ENTREVISTA

'Desigualdade educacional vai aumentar entre países e dentro deles', diz pesquisadora

A pesquisadora ainda analisa as mudanças na educação causadas pela pandemia e afirma que o ensino digital é uma preocupação por ser a nova fronteira de desigualdades na escola

Estudo à distância - Álvaro Henrique/Secretaria de Educação do DF

Adiado por causa da pandemia, o Programa Internacional de Avaliação de Alunos (Pisa), maior teste de Linguagens, Matemática e Ciências do mundo, a ser realizado em 2022, mostrará um aumento na desigualdade entre países e dentro deles, avalia Tracey Burns.

Ela é chefe de pesquisa do Centro de Pesquisa e Inovação Educacional da Organização para a Cooperação e Desenvolvimento Econômico (OCDE), que convidou ontem o Brasil a dar início ao processo formal de adesão ao bloco.

Burns conversou com O Globo em Doha, no Qatar, durante a Cúpula Mundial de Inovação para a Educação (Wise, na sigla em inglês). Na entrevista, a pesquisadora canadense ainda analisa as mudanças na educação causadas pela pandemia e afirma que o ensino digital é uma preocupação por ser a nova fronteira de desigualdades na escola.

 

É possível prever o impacto da pandemia no próximo Pisa?

Essa é a questão que todos querem saber (risos). Honestamente, não sei. Existem algumas possibilidades interessantes. Uma é que a gente veja os mesmos resultados. Se você olhar para os países com melhores notas, são os asiáticos, que foram muito impactados pela Covid, mas conseguiram controlar a pandemia relativamente bem e seguir em frente enquanto o mundo ainda tinha problemas. E também tem países como Estônia, Nova Zelândia e Canadá, que foram muito bem, e lideram os rankings. Por outro lado, temos o exemplo da Suécia, cujo sistema de saúde decidiu fingir que não havia uma doença nova, deixou as escolas abertas o tempo todo e, se eles forem muito bem, esse pode ser um argumento de que manter as escolas abertas normalmente foi um acerto. Mas honestamente não sei o que pode acontecer.

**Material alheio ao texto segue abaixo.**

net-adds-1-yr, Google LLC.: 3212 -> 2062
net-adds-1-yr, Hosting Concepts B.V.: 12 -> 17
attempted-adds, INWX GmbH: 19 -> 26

Mas você acha que pode aumentar a desigualdade?

Sim, com certeza. Entre países, mas também dentro dos países. Existem três fatores para analisarmos o impacto do aprendizado digital: Quem tem acesso? Se você tem acesso, quem tem as habilidades para usar? E quem tem pais que podem ajudar as crianças com as tarefas que estavam sendo feitas apenas em casa? Nós já sabemos por antigos resultados do Pisa que crianças entre países e dentro dos países que menos têm acesso são as que menos têm as habilidades e as que menos têm pais que podem ajudá-las se tiverem problema. Estou muito preocupada com esse aumento da desigualdade.

Como a pandemia mudará a educação no mundo?

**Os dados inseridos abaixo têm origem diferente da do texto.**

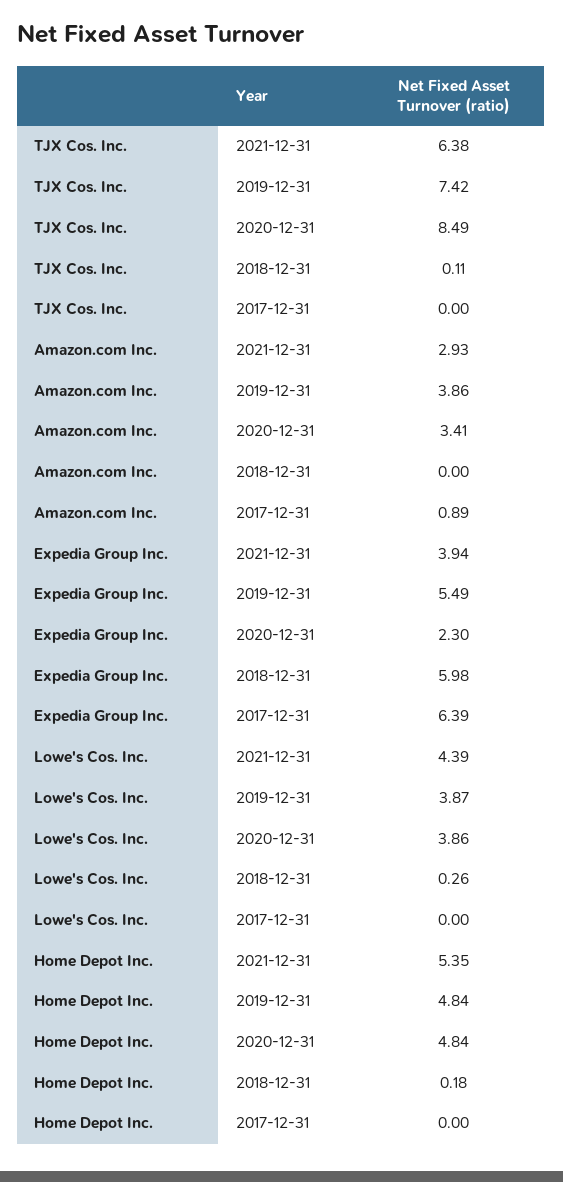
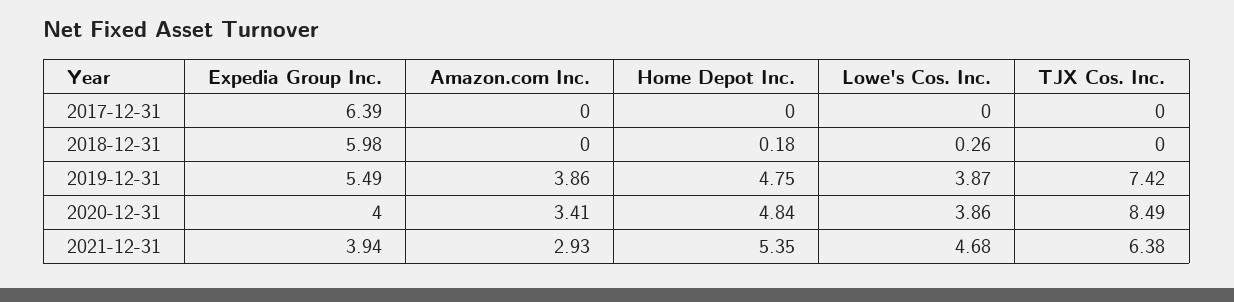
TJX Cos. Inc., 2018-12-31: 0.11 -> 0
Amazon.com Inc., 2017-12-31: 0.89 -> 0
Expedia Group Inc., 2020-12-31: 2.3 -> 4
Lowe's Cos. Inc., 2021-12-31: 4.39 -> 4.68
Home Depot Inc., 2019-12-31: 4.84 -> 4.75

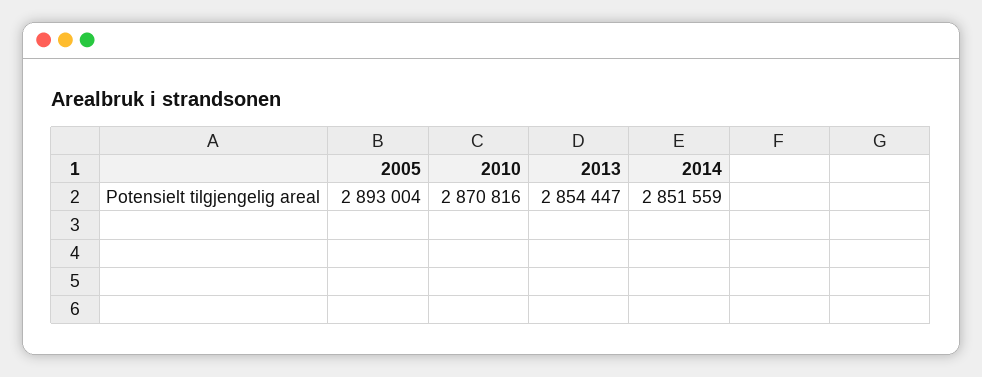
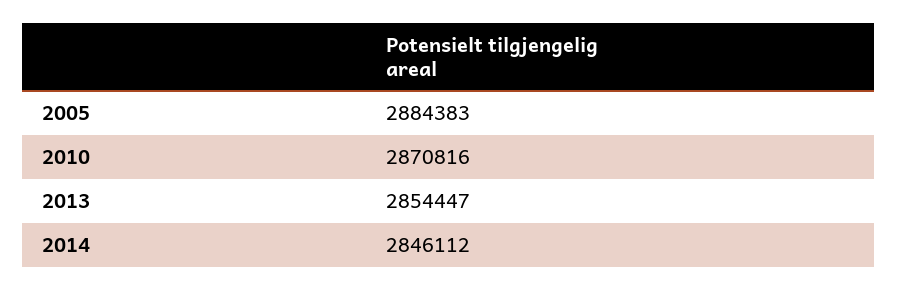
2005: 2893004 -> 2884383
2014: 2851559 -> 2846112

Em três coisas. A educação ficará mais confortável com o digital. Não 100% das aulas digitais, mas novas formas de estudar e novas plataformas serão adotadas. E também conectando famílias e professores digitalmente. A segunda é que vamos questionar as formas de avaliação. Durante os últimos cem anos, foi usado o mesmo modelo que acabou sendo alterado em 2020. E isso abre uma oportunidade. O que acontecerá depois, não tenho certeza. Mas pode haver mudanças. A última coisa é que acho que muitas pessoas entenderam que a escola é uma importante instituição social.

A entrada com mais força do digital é positiva?

Não tenho certeza. Acho que é uma boa mudança porque nosso mundo está se encaminhando para um lugar em que o digital é realmente indispensável para nossa vida. E se você não pode participar, há risco de exclusão. Isso é parte do processo democrático de ser um cidadão. E a educação precisa acompanhar isso. Minha preocupação é que algumas vezes a mudança é superficial, não são bem adaptadas e ainda é possível ver diferenças entre as crianças que têm essas habilidades, com bons professores e equipamentos, e aquelas que lutam com professores que também não têm as habilidades, sem ferramentas. É uma nova forma de fratura social, de desigualdade na escola.

O Pisa vai mudar algo para analisar tópicos específicos impactados pela pandemia?

O Pisa 2021, originalmente planejado, já tinha mudanças que modernizaram os questionários e contemplavam a implementação de tecnologia na educação, independentemente da pandemia. Além disso, introduzimos um módulo a respeito da pandemia que cada país pode escolher responder.